Ghosn is the infamous Nissan CEO who got arrested and indicted four times between 2018 and 2019 by the Japanese government. Along with four other associates, Ghosn was indicted concerning gross financial crimes that occurred at the company under his watch. The indictments and arrests led to several rounds of arrest, solitary confinement, and interrogations.
He was eventually placed under house arrest as investigators continued to look into the cases brought against him. However, his lawyers had accused the Japanese government of “hostage justice” and putting him under duress to get testimony.
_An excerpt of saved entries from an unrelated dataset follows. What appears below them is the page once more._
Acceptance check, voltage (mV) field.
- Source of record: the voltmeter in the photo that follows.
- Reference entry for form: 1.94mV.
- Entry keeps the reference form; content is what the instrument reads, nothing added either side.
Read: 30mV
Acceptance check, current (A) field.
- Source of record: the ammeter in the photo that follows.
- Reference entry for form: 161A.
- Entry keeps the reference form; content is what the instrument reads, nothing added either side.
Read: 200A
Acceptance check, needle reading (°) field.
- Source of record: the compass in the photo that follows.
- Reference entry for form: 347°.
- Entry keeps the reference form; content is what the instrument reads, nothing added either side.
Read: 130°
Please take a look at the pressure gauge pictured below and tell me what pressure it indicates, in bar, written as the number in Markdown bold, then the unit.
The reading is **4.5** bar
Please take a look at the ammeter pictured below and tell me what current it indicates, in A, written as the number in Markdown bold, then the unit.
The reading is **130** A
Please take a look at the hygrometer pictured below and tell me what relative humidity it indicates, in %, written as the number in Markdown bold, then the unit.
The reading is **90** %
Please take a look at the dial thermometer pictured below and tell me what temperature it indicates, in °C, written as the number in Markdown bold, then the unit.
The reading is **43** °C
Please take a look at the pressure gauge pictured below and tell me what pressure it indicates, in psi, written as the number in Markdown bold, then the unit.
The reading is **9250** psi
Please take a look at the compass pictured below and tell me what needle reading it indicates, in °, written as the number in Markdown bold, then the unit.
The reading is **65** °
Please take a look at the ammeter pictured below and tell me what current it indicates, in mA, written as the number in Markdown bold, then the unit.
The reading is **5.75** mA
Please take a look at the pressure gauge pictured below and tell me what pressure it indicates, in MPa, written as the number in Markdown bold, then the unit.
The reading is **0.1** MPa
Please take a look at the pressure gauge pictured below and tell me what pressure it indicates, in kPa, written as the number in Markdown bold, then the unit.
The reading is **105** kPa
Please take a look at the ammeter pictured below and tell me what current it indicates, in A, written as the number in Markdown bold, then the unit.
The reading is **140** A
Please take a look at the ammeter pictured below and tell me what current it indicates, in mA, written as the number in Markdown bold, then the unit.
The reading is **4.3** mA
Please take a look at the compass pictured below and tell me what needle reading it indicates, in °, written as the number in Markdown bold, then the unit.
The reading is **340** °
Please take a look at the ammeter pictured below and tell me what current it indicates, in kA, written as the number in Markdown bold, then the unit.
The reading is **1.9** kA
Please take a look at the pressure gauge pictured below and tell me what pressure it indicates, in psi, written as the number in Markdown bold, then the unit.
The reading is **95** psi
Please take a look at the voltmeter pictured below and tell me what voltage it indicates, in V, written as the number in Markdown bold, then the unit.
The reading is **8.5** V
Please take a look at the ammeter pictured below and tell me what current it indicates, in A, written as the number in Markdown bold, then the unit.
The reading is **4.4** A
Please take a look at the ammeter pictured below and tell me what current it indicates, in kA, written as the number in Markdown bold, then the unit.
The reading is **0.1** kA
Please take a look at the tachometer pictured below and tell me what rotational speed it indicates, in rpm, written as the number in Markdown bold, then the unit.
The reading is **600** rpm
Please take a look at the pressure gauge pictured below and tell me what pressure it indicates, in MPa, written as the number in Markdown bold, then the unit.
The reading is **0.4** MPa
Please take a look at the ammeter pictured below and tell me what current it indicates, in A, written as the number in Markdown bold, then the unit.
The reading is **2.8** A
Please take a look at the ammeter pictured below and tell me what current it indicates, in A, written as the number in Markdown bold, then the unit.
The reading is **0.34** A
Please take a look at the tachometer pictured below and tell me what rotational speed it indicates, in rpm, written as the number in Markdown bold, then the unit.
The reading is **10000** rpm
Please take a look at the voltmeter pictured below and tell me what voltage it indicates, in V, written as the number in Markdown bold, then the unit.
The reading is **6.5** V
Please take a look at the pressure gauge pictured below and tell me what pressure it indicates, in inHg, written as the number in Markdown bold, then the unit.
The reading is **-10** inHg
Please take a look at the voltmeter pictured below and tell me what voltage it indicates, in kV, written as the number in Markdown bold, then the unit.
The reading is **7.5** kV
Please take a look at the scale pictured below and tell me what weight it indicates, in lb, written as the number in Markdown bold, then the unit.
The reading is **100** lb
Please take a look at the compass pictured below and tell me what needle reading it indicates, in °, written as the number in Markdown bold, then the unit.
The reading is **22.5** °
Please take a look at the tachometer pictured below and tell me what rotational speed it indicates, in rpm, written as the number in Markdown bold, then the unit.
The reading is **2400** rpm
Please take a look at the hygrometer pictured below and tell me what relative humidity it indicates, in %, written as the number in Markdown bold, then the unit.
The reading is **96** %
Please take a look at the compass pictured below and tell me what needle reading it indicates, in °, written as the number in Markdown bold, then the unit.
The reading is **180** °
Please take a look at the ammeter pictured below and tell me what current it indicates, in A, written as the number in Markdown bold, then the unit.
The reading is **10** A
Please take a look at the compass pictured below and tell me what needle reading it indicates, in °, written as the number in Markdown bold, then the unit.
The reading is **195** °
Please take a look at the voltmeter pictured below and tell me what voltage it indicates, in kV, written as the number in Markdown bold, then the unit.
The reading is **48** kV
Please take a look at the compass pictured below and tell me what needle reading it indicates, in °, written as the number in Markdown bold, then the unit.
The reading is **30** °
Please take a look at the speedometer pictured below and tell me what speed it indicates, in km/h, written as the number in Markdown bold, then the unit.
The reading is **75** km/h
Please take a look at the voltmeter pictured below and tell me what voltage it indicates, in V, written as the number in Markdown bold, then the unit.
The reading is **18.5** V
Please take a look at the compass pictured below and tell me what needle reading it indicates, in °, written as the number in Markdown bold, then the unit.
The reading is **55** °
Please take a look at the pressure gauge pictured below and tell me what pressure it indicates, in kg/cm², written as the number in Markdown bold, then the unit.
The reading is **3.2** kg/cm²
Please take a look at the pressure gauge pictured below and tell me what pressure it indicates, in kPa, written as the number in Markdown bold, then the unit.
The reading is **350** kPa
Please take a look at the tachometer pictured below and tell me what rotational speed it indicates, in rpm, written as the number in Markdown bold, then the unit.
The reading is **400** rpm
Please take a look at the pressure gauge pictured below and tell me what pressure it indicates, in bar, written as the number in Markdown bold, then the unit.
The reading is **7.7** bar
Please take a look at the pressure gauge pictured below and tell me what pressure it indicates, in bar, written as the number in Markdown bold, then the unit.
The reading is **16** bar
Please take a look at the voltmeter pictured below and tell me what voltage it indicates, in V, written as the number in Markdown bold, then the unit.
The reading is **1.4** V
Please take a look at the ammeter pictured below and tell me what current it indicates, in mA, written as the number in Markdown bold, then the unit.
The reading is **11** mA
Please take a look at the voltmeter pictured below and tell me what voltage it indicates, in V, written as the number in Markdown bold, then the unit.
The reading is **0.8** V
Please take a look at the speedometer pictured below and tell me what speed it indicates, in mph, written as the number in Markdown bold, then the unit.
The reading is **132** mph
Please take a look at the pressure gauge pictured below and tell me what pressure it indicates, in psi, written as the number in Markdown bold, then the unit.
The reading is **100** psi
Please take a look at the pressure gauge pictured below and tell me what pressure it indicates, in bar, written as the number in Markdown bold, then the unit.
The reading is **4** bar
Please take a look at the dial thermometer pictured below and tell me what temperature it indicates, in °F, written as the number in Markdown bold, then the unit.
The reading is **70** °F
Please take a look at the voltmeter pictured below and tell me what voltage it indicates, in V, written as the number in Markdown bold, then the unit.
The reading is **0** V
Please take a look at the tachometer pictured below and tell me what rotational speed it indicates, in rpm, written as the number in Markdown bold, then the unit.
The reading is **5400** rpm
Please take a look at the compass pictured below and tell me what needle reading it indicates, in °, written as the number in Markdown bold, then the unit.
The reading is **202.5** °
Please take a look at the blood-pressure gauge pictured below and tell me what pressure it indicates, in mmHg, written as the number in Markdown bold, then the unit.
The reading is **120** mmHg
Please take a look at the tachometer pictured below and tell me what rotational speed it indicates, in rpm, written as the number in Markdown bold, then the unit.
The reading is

However, his house arrest didn’t take too long. In April, he met Michael Taylor, a former Green Beret who, along with his son Peter, smuggled him out of Japan in a musical instrument case. Ghosn had met the Taylors at a hotel close to his house, which he had permission to visit. They had been there under the guise of attendees at a violin concert.
The pair managed to smuggle Ghosn inside their violin case to the Kansai International Airport in Osaka. From there, they moved him to a private jet headed for Istanbul and took a second flight to Beirut — where Ghosn had citizenship.
Bitcoin Now Aids Extra-Judicial Escapes
As the filing showed, Ghosn’s son had arranged a payment to Peter for $500,000 in Bitcoin through the famous crypto exchange Coinbase. In total, however, Ghosn had paid $1.36 million for the services.
The complaint pointed out that the Ghosts had made their payments in installments from January to May. Investigators found that Ghosn had wired the remaining $860,000 to a company that peter Taylor ran. It’s unclear whether the total sum was paid in Bitcoin.
The Taylors are now in United States custody, after they were arrested in May following the Japanese custody request. Ghosn, however, is free in Lebanon — a country with no extradition agreement with Japan.
The revelation doesn’t appear to have much of an implication on the case. However, it brings the subject of cryptocurrencies and their propensity for criminal applications into place once more.
Bitcoin mainly made a name for being an instrument for criminals to evade oversight and the prying eyes of law enforcement. From Dark Web criminals using it to get paid for their goods to money launderers using it to funnel their ill-gotten cash across borders and channels.
Now, it appears that we can add “payment for escape operation” to the list of illegal activities that Bitcoin is enabling.